No último ano, foram 225 diligências realizadas, sendo 106 originárias de requerimentos do parquet. Dos pedidos recebidos, 177 chegaram a ser iniciados, mas alguns não avançaram por equívocos, principalmente em locais com ausência de médicos, como comunidades terapêuticas.
A autoridade máxima do Cremepe ressaltou que a relação com o MP é dialogada e harmoniosa.

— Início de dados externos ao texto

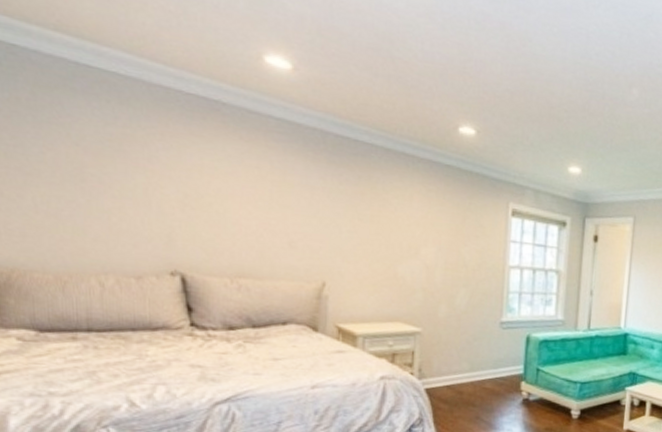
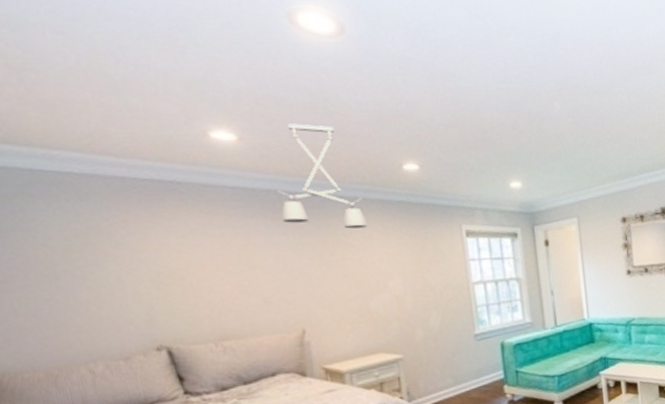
ceiling light fixture: none [323,61,411,187] -> present [278,123,368,229]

Em ocorrências, surgem entraves quando o MP impõe prazos de cerca de 30 dias para interdição ética, o que pode comprometer a continuidade do atendimento.
Segundo ele, Pernambuco não enfrenta a mesma situação de outros Conselhos Regionais, onde há dificuldades com o MP. Dirigentes de Cremesp, Cremern, CRM-PI e Cremeb relataram entraves em seus estados.

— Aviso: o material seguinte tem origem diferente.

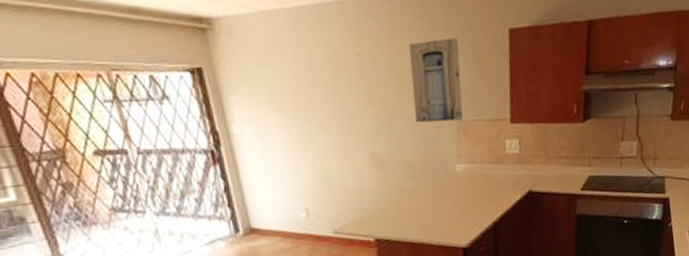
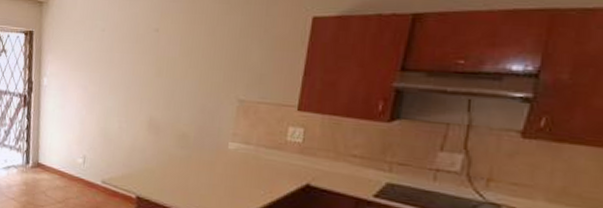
wall art: present [409,38,463,123] -> none [196,22,255,101]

Em Alagoas, a relação com o MP estadual é boa, mas há atrito com o MPF, que aceita denúncias anônimas, prática não compartilhada pelo órgão local.
O 1º vice-presidente do CFM enfatizou que não há obrigatoriedade de cumprir todas as fiscalizações determinadas pelo MP. Em caso de risco à segurança de médicos, pode haver interdição ética; para outros profissionais, recomenda-se apenas orientar.
A coordenadora da mesa destacou a qualidade do debate e que a parceria em Pernambuco favorece melhorias na saúde, ressaltando que o cenário pode variar entre estados, tornando debates como esse valiosos.
A sessão foi organizada pela Cremec e contou com Jeancarlo Cavalcante como moderador; o material apresentado pode ser consultado por quem interessar.